• **To do**: Copy every line of text in the listing below word for word, with each on its own line. Leave out the pictures.
--
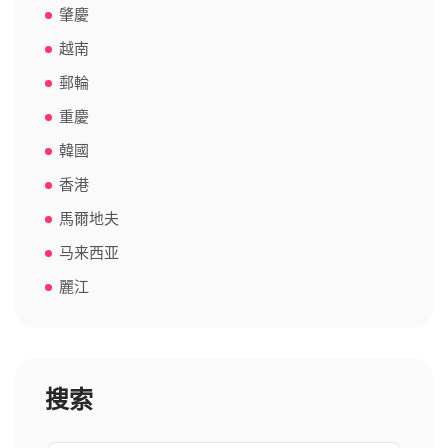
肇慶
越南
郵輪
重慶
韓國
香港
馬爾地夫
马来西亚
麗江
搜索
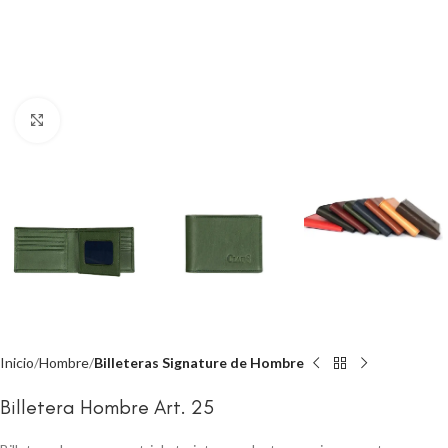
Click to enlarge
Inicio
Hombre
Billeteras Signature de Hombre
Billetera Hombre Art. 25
--
• **Completed task**:
肇慶
越南
郵輪
重慶
韓國
香港
馬爾地夫
马来西亚
麗江
搜索
Click to enlarge
Inicio
Hombre
Billeteras Signature de Hombre
Billetera Hombre Art. 25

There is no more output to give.